Cannes 2019 : Motifs du festival #2

Les écrans du feu

Les toiles géantes de Cannes. Espaces blancs de tous les fantasmes, sur lesquels ont été projetés pendant dix jours des milliards de faisceaux d’ombres et de lumières. Parmi ces images, certaines sont revenues tels des mantras. Les flammes y ont imposé leur trace. Puissantes, intenses, symboles de tous les possibles.

La passion. Avant tout. Celle de la fascination amoureuse qui lie l’artiste à son modèle, Marianne à Héloïse, Noémie Merlant à Adèle Haenel. Dans la France de 1770, la robe de la seconde qui prend feu devant les yeux de la première n’en exprime que plus fort le lien ardent qui les unit. De celle qui s’expose à celle qui regarde, la lumière la plus sauvage jaillit et donne son nom au titre du film, Portrait de la jeune fille en feu, captée par Céline Sciamma. La fascination dangereuse ensuite. Celle du héros taiseux de Viendra le feu d’Oliver Laxe, Amador. Un pyromane tout juste sorti de prison pour avoir déclenché un incendie, et qui se retrouve au milieu de sa campagne et de ses bois galiciens, avant qu’un gigantesque feu n’arrive, fatal, et où des contre-feux vont être initiés pour contenir le principal.

Les flammes de la colère, qui naissent dans la cage d’escalier d’un immeuble de cité banlieusarde à Montfermeil dans Les Misérables de Ladj Ly. Quand le cocktail molotov et le briquet ne sont plus que les seules paroles des enfants, et renvoient flics et voyous dos à dos. Les flammes qui jaillissent dans la bâtisse du mariage d’Atlantique de Mati Diop aussi. Une menace annonciatrice du retour des hommes disparus, quand l’exploitation de l’homme par l’homme se fait monstrueuse et réclame justice. Le film s’appelait un temps, La prochaine fois, le feu, en hommage au texte culte de James Baldwin.

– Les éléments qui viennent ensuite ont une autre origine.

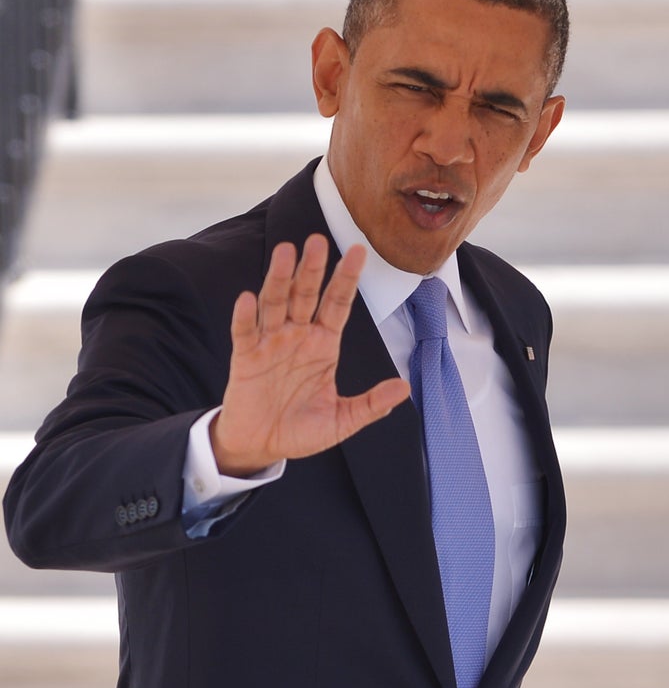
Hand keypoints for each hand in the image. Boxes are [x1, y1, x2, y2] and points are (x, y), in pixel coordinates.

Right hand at [211, 234, 409, 475]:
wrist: (262, 446)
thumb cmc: (300, 429)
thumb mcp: (341, 420)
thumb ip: (371, 405)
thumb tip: (404, 389)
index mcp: (323, 344)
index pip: (337, 303)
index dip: (347, 278)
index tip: (359, 251)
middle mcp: (297, 336)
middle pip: (306, 295)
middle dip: (312, 268)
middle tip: (319, 240)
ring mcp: (270, 344)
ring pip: (275, 304)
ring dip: (279, 278)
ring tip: (285, 252)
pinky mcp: (245, 359)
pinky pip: (245, 333)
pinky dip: (246, 317)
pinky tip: (248, 298)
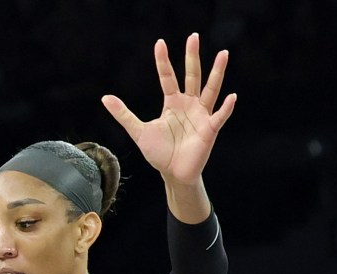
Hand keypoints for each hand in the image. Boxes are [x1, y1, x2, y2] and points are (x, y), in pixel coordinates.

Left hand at [101, 33, 235, 186]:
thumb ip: (124, 114)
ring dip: (216, 73)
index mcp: (173, 103)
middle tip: (193, 37)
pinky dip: (225, 107)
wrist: (173, 173)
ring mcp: (201, 115)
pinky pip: (219, 116)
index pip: (167, 77)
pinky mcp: (209, 129)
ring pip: (210, 89)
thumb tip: (105, 97)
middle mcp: (189, 104)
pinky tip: (231, 96)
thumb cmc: (159, 152)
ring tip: (223, 54)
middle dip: (192, 57)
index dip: (163, 61)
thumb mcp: (138, 131)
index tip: (159, 43)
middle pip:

Roubaix, une lumière d'Arnaud Desplechin. Copyright Shanna Besson.

Restes d’un incendie de misère, déclenché volontairement par trois départs dans un logement de quartier désœuvré de Roubaix, une lumière. Arnaud Desplechin y saisit l’espoir disparu en même temps que les flammes. Un terreau propice aux pires actes, ceux de deux jeunes femmes espérant un semblant de mieux, qui deviendra le pire. Toits de paille enflammés par des mercenaires, pour faire fuir les autochtones, rayer un village de la carte, et empocher le magot d’un politicien véreux, dans la campagne brésilienne de Bacurau. Geste qui précipitera justement le présage de Baldwin, devant la caméra brûlante d’actualité de Kleber Mendonça Filho et Juliano Dornelles.

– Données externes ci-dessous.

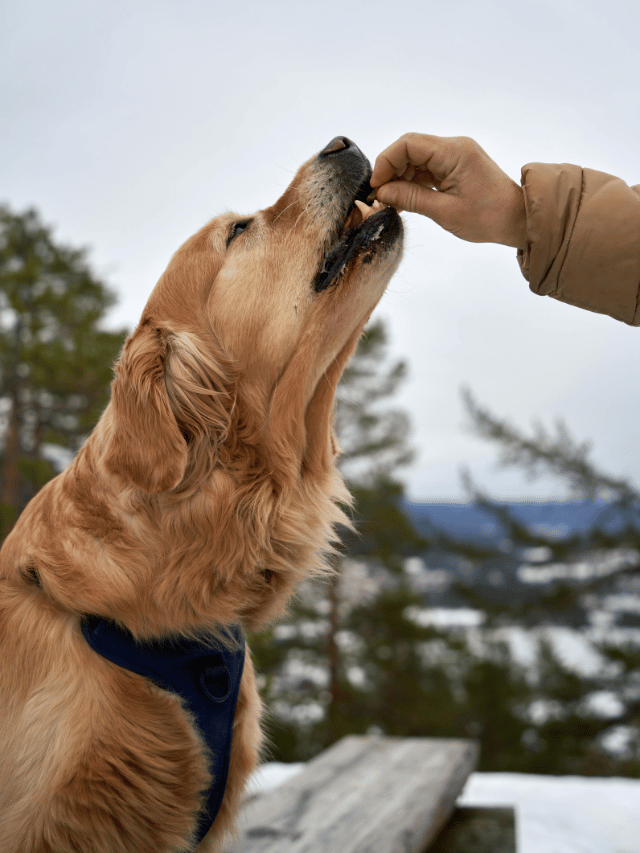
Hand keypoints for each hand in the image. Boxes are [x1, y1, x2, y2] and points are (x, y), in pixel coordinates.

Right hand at [370, 133, 526, 248]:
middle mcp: (454, 147)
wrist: (518, 220)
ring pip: (417, 159)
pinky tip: (405, 199)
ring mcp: (455, 156)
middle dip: (391, 170)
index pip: (408, 143)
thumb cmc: (488, 217)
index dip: (387, 161)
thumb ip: (411, 198)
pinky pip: (427, 168)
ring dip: (401, 178)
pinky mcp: (456, 166)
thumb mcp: (445, 212)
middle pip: (411, 148)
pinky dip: (413, 182)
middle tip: (380, 196)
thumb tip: (382, 192)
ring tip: (392, 202)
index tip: (376, 185)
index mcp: (454, 151)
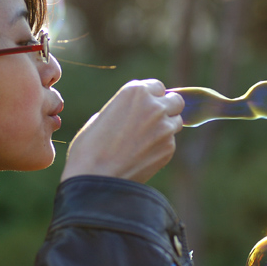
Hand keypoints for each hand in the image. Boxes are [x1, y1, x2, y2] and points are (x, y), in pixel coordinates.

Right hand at [61, 79, 184, 183]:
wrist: (95, 179)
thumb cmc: (90, 148)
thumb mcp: (103, 115)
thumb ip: (125, 108)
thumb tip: (135, 112)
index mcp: (135, 91)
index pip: (158, 86)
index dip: (153, 97)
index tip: (147, 107)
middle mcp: (154, 105)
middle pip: (175, 101)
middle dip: (168, 109)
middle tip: (154, 121)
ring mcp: (164, 127)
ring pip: (176, 122)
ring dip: (166, 128)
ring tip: (144, 141)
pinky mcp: (169, 148)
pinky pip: (171, 143)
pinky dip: (161, 148)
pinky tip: (142, 156)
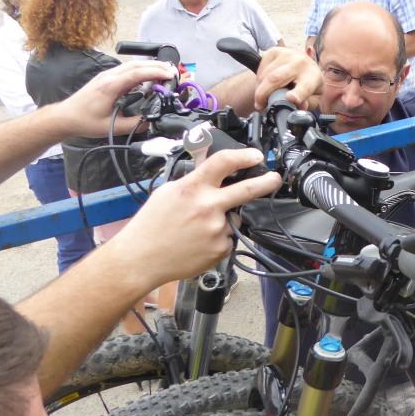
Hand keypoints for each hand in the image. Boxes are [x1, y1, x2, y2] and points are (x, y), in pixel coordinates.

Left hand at [54, 61, 175, 136]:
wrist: (65, 117)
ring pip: (131, 65)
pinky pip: (126, 70)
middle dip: (156, 66)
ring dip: (149, 66)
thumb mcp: (112, 128)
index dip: (155, 72)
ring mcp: (107, 75)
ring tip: (165, 71)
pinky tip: (148, 76)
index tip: (169, 75)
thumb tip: (151, 121)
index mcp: (110, 86)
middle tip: (172, 71)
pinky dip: (141, 70)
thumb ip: (134, 125)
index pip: (137, 73)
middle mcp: (109, 77)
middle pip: (136, 65)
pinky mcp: (106, 78)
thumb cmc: (85, 121)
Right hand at [103, 147, 280, 289]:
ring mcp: (216, 229)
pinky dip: (218, 239)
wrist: (140, 259)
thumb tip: (214, 171)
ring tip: (197, 229)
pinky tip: (198, 242)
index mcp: (192, 188)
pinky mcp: (221, 248)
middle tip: (274, 179)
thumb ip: (193, 181)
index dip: (244, 156)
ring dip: (224, 220)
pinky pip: (228, 238)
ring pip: (233, 218)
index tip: (256, 156)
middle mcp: (208, 207)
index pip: (223, 162)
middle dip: (267, 182)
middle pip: (248, 190)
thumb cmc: (150, 225)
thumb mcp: (167, 192)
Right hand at [253, 46, 322, 111]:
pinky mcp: (275, 51)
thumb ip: (307, 105)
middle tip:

Les feux de la colère, peut-être ceux de la terre brûlée aussi, dans les paysages traversés, le long du périple ferroviaire roumain du Dernier Voyage à la mer d’Adi Voicu, court-métrage présenté à la Semaine de la Critique, où la suspicion se généralise dans un wagon, huis clos de tous les délires interprétatifs de l’homme sur l’homme. À la Semaine aussi, une cabane de jardin lituanien en flammes, que les voisins regardent, incrédules, entre une baignade et une dînette, dans l’histoire courte Community Gardens de Vitautas Katkus, incarnation irradiante du lien père-fils qui périclite un peu plus tôt à l’écran.

Le feu fun, forcément signé Quentin Tarantino, expert en spectacle de la torture, remplit l’écran de son Once Upon a Time… in Hollywood, quand la vedette de télévision incarnée par une star de cinéma, Rick Dalton par Leonardo DiCaprio, sort son lance-flammes de tournage pour décimer une assaillante en furie, illuminée sous LSD dans sa piscine californienne. Un bûcher aquatique sans appel, qui en annonce d’autres, de bûchers. Celui, fantasmatique, fantasmagorique, épileptique, sur lequel Charlotte Gainsbourg se tortille devant la caméra d’un film signé Béatrice Dalle, toutes deux encadrées par Gaspar Noé dans son moyen-métrage Lux Aeterna, truffé de références cinématographiques, dont celles de Dreyer. Dreyer, cinéaste qui fit de l’héroïne phare morte dans les flammes, la figure d’un de ses chefs-d’œuvre, La Passion de Jeanne d’Arc. Cette même Pucelle d’Orléans, que Bruno Dumont revisite encore une fois, deux ans après Jeannette, l’enfance de Jeanne d’Arc, pour mieux l’accompagner, de la suspicion étatique et cléricale jusqu’à la condamnation à mort, dans Jeanne. La femme étendard, qui périt dans les flammes. Gare aux hommes, ces loups sans scrupules.